(Stored data)
━━━━━━━━━━━━━━━━
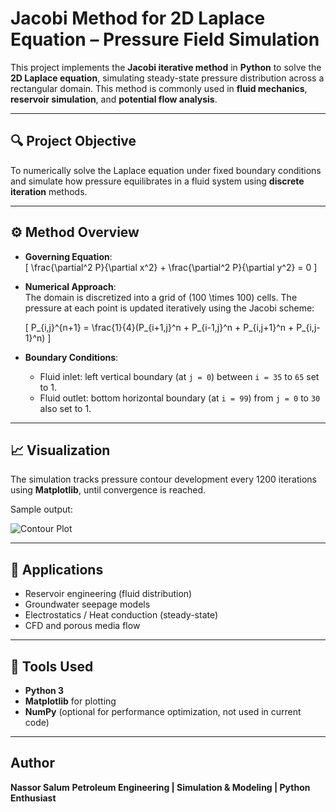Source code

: # Jacobi Method for 2D Laplace Equation – Pressure Field Simulation

This project implements the **Jacobi iterative method** in **Python** to solve the **2D Laplace equation**, simulating steady-state pressure distribution across a rectangular domain. This method is commonly used in **fluid mechanics**, **reservoir simulation**, and **potential flow analysis**.

---

## 🔍 Project Objective

To numerically solve the Laplace equation under fixed boundary conditions and simulate how pressure equilibrates in a fluid system using **discrete iteration** methods.

---

## ⚙️ Method Overview

- **Governing Equation**:  
  \[
  \frac{\partial^2 P}{\partial x^2} + \frac{\partial^2 P}{\partial y^2} = 0
  \]
  
- **Numerical Approach**:  
  The domain is discretized into a grid of \(100 \times 100\) cells. The pressure at each point is updated iteratively using the Jacobi scheme:

  \[
  P_{i,j}^{n+1} = \frac{1}{4}(P_{i+1,j}^n + P_{i-1,j}^n + P_{i,j+1}^n + P_{i,j-1}^n)
  \]

- **Boundary Conditions**:  
  - Fluid inlet: left vertical boundary (at `j = 0`) between `i = 35` to `65` set to 1.  
  - Fluid outlet: bottom horizontal boundary (at `i = 99`) from `j = 0` to `30` also set to 1.

---

## 📈 Visualization

The simulation tracks pressure contour development every 1200 iterations using **Matplotlib**, until convergence is reached.

Sample output:

![Contour Plot](https://github.com/Nassor-Salum/jacobi-method-laplace-2d/blob/main/sample-contour.png)

---

## 🧠 Applications

- Reservoir engineering (fluid distribution)
- Groundwater seepage models
- Electrostatics / Heat conduction (steady-state)
- CFD and porous media flow

---

## 🧪 Tools Used

- **Python 3**
- **Matplotlib** for plotting
- **NumPy** (optional for performance optimization, not used in current code)

---
## Author
**Nassor Salum**
**Petroleum Engineering | Simulation & Modeling | Python Enthusiast**

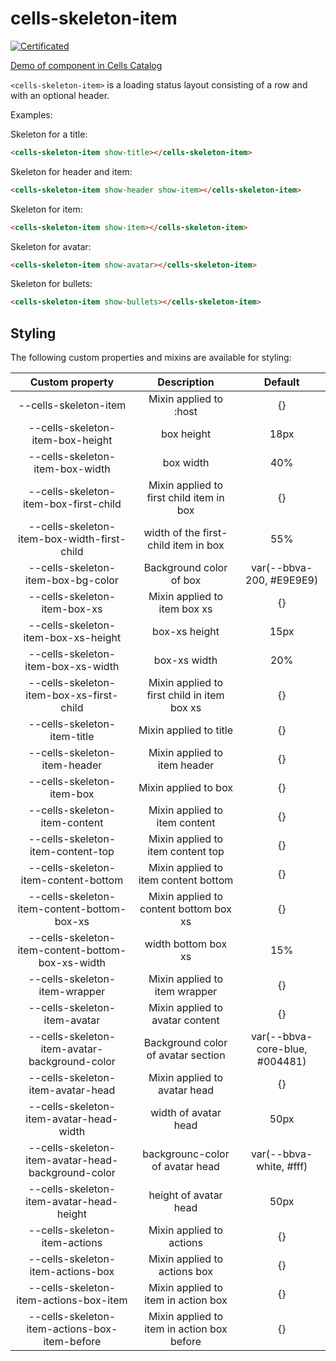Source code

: # cells-skeleton-item

[![Certificated](https://img.shields.io/badge/certificated-yes-brightgreen.svg)](http://bbva-files.s3.amazonaws.com/cells/bbva-catalog/index.html)

[Demo of component in Cells Catalog](http://bbva-files.s3.amazonaws.com/cells/bbva-catalog/index.html#/elements/cells-skeleton-item)

`<cells-skeleton-item>` is a loading status layout consisting of a row and with an optional header.

Examples:

Skeleton for a title:
```html
<cells-skeleton-item show-title></cells-skeleton-item>
```

Skeleton for header and item:
```html
<cells-skeleton-item show-header show-item></cells-skeleton-item>
```
Skeleton for item:
```html
<cells-skeleton-item show-item></cells-skeleton-item>
```

Skeleton for avatar:
```html
<cells-skeleton-item show-avatar></cells-skeleton-item>
```

Skeleton for bullets:
```html
<cells-skeleton-item show-bullets></cells-skeleton-item>
```

## Styling

The following custom properties and mixins are available for styling:

| Custom property                                   | Description                                     | Default  |
|:-------------------------------------------------:|:-----------------------------------------------:|:--------:|
| --cells-skeleton-item                             | Mixin applied to :host                          | {}       |
| --cells-skeleton-item-box-height                  | box height                                      | 18px     |
| --cells-skeleton-item-box-width                   | box width                                       | 40%      |
| --cells-skeleton-item-box-first-child             | Mixin applied to first child item in box        | {}       |
| --cells-skeleton-item-box-width-first-child       | width of the first-child item in box            | 55%      |
| --cells-skeleton-item-box-bg-color                | Background color of box                         | var(--bbva-200, #E9E9E9)  |
| --cells-skeleton-item-box-xs                      | Mixin applied to item box xs                    | {}       |
| --cells-skeleton-item-box-xs-height               | box-xs height                                   | 15px     |
| --cells-skeleton-item-box-xs-width                | box-xs width                                    | 20%      |
| --cells-skeleton-item-box-xs-first-child          | Mixin applied to first child in item box xs     | {}       |
| --cells-skeleton-item-title                       | Mixin applied to title                          | {}       |
| --cells-skeleton-item-header                      | Mixin applied to item header                    | {}       |
| --cells-skeleton-item-box                         | Mixin applied to box                            | {}       |
| --cells-skeleton-item-content                     | Mixin applied to item content                   | {}       |
| --cells-skeleton-item-content-top                 | Mixin applied to item content top               | {}       |
| --cells-skeleton-item-content-bottom              | Mixin applied to item content bottom            | {}       |
| --cells-skeleton-item-content-bottom-box-xs       | Mixin applied to content bottom box xs          | {}       |
| --cells-skeleton-item-content-bottom-box-xs-width | width bottom box xs                             | 15%      |
| --cells-skeleton-item-wrapper                     | Mixin applied to item wrapper                   | {}       |
| --cells-skeleton-item-avatar                      | Mixin applied to avatar content                 | {}       |
| --cells-skeleton-item-avatar-background-color     | Background color of avatar section              | var(--bbva-core-blue, #004481)  |
| --cells-skeleton-item-avatar-head                 | Mixin applied to avatar head                    | {}       |
| --cells-skeleton-item-avatar-head-width           | width of avatar head                            | 50px     |
| --cells-skeleton-item-avatar-head-background-color | backgrounc-color of avatar head                | var(--bbva-white, #fff) |
| --cells-skeleton-item-avatar-head-height          | height of avatar head                           | 50px     |
| --cells-skeleton-item-actions                     | Mixin applied to actions                        | {}       |
| --cells-skeleton-item-actions-box                 | Mixin applied to actions box                    | {}       |
| --cells-skeleton-item-actions-box-item            | Mixin applied to item in action box             | {}       |
| --cells-skeleton-item-actions-box-item-before     | Mixin applied to item in action box before      | {}       |

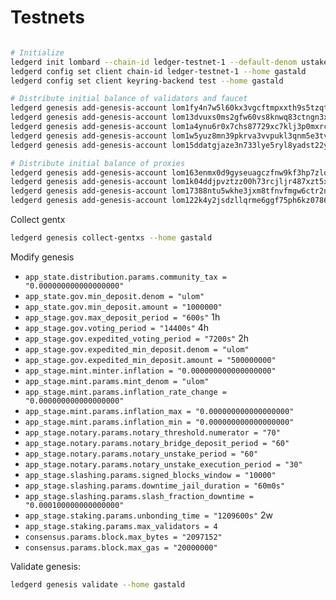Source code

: # Testnets

```bash

# Initialize
ledgerd init lombard --chain-id ledger-testnet-1 --default-denom ustake --home gastald
ledgerd config set client chain-id ledger-testnet-1 --home gastald
ledgerd config set client keyring-backend test --home gastald

# Distribute initial balance of validators and faucet
ledgerd genesis add-genesis-account lom1fy4n7w5l60kx3vgcftmpxxth9s5tzqt4swqgvy "102000000ulom" --home gastald
ledgerd genesis add-genesis-account lom13dvuxs0ms2gfw60vs8knwq83ctngn3xpe7zche "17446744073709551615ulom,21000000ustake" --home gastald
ledgerd genesis add-genesis-account lom1a4ynu6r0x7chs87729xc7klj3p0mxrc3pz2dmu "102000000ulom,1000ustake" --home gastald
ledgerd genesis add-genesis-account lom1w5yuz8mn39pkrva3vvpukl3qnm5e3tvpa6wh87 "102000000ulom,1000ustake" --home gastald
ledgerd genesis add-genesis-account lom15ddatgjaze3n733lye5ryl8yadst22ylm9503s "102000000ulom,1000ustake" --home gastald

# Distribute initial balance of proxies
ledgerd genesis add-genesis-account lom163enmx0d9gyseuagczfnw9kf3hp7zlqzm3c793 "4000000ulom" --home gastald
ledgerd genesis add-genesis-account lom1k04ddjpvztzz00h73rcjljr487xzt5x28un0ne "4000000ulom" --home gastald
ledgerd genesis add-genesis-account lom17388ntu5wkhe3jxm8tfnvfmgw6ctr2n9lswnh7 "4000000ulom" --home gastald
ledgerd genesis add-genesis-account lom122k4y2jsdzllqrme6ggf75ph6kz07863gnx5va "4000000ulom" --home gastald
```

Collect gentx
```bash
ledgerd genesis collect-gentxs --home gastald
```

Modify genesis

* `app_state.distribution.params.community_tax = "0.000000000000000000"`
* `app_state.gov.min_deposit.denom = "ulom"`
* `app_state.gov.min_deposit.amount = "1000000"`
* `app_stage.gov.max_deposit_period = "600s"` 1h
* `app_stage.gov.voting_period = "14400s"` 4h
* `app_stage.gov.expedited_voting_period = "7200s"` 2h
* `app_stage.gov.expedited_min_deposit.denom = "ulom"`
* `app_stage.gov.expedited_min_deposit.amount = "500000000"`
* `app_stage.mint.minter.inflation = "0.000000000000000000"`
* `app_stage.mint.params.mint_denom = "ulom"`
* `app_stage.mint.params.inflation_rate_change = "0.000000000000000000"`
* `app_stage.mint.params.inflation_max = "0.000000000000000000"`
* `app_stage.mint.params.inflation_min = "0.000000000000000000"`
* `app_stage.notary.params.notary_threshold.numerator = "70"`
* `app_stage.notary.params.notary_bridge_deposit_period = "60"`
* `app_stage.notary.params.notary_unstake_period = "60"`
* `app_stage.notary.params.notary_unstake_execution_period = "30"`
* `app_stage.slashing.params.signed_blocks_window = "10000"`
* `app_stage.slashing.params.downtime_jail_duration = "60m0s"`
* `app_stage.slashing.params.slash_fraction_downtime = "0.000100000000000000"`
* `app_stage.staking.params.unbonding_time = "1209600s"` 2w
* `app_stage.staking.params.max_validators = 4`
* `consensus.params.block.max_bytes = "2097152"`
* `consensus.params.block.max_gas = "20000000"`

Validate genesis:
```bash
ledgerd genesis validate --home gastald
```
━━━━━━━━━━━━━━━━
Each line of the entries above that includes the string "catalog" should be copied out.

[![Certificated](https://img.shields.io/badge/certificated-yes-brightgreen.svg)](http://bbva-files.s3.amazonaws.com/cells/bbva-catalog/index.html)
[Demo of component in Cells Catalog](http://bbva-files.s3.amazonaws.com/cells/bbva-catalog/index.html#/elements/cells-skeleton-item)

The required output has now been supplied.